**What is being asked**: In the text on Doc Holliday's medical credentials, what company advertised marked decks in the 19th Century?

The Truth About Doc Holliday's Medical Credentials
Back in 1956, Nelson Algren's A Walk on the Wild Side offered advice that has never grown old, to wit: "Never play cards with a man called Doc. Never eat at a place called Mom's. Never sleep with a woman whose troubles are worse than your own." It's the first part that concerns us today. Because a card player named Doc usually wasn't a moonlighting member of the medical profession. Usually a player named Doc was someone who could "doctor" a game to their advantage — you know: cheating. According to True West Magazine, there were even companies in the 19th Century that advertised things like marked decks, so a player who knew the code could read the other player's cards just from the backs. And that company was called Doctor Cross & Co. of New Orleans.
Or did the advice originate with Doc Holliday, the "deadly dentist" of Tombstone, Arizona? Was he just another card cheat who had a moment of courage (or recklessness) and stood with Wyatt Earp and his brothers Virgil and Morgan against the cowboys during that famous street fight near the O.K. Corral in 1881?

**Excerpted data**:
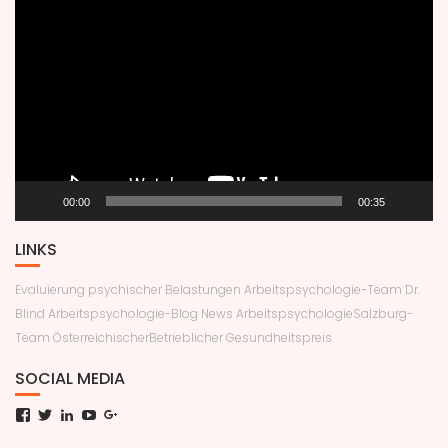
Player
00:00
00:35
LINKS
Evaluierung psychischer Belastungen
Arbeitspsychologie-Team Dr.
Blind
Arbeitspsychologie-Blog News
ArbeitspsychologieSalzburg-
Team
ÖsterreichischerBetrieblicher Gesundheitspreis
SOCIAL MEDIA
Facebook
Twitter
LinkedIn
YouTube
Google+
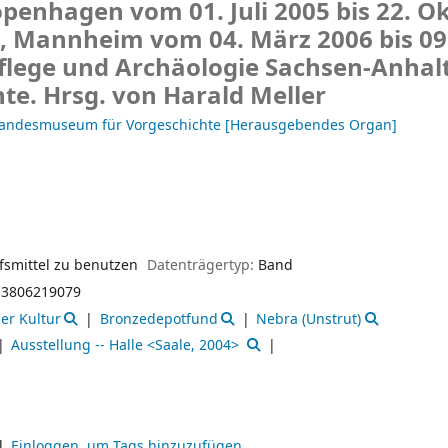
enhagen vom 01. Juli 2005 bis 22. O
 Mannheim vom 04. März 2006 bis 09. 
lege und Archäologie Sachsen-Anhalt
e. Hrsg. von Harald Meller
andesmuseum für Vorgeschichte
[Herausgebendes Organ]
fsmittel zu benutzen
Datenträgertyp:
Band
3806219079
zer Kultur
Bronzedepotfund
Nebra (Unstrut)
Ausstellung -- Halle <Saale, 2004>
l.
Einloggen, um Tags hinzuzufügen.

**Written solution**: Doctor Cross & Co. of New Orleans.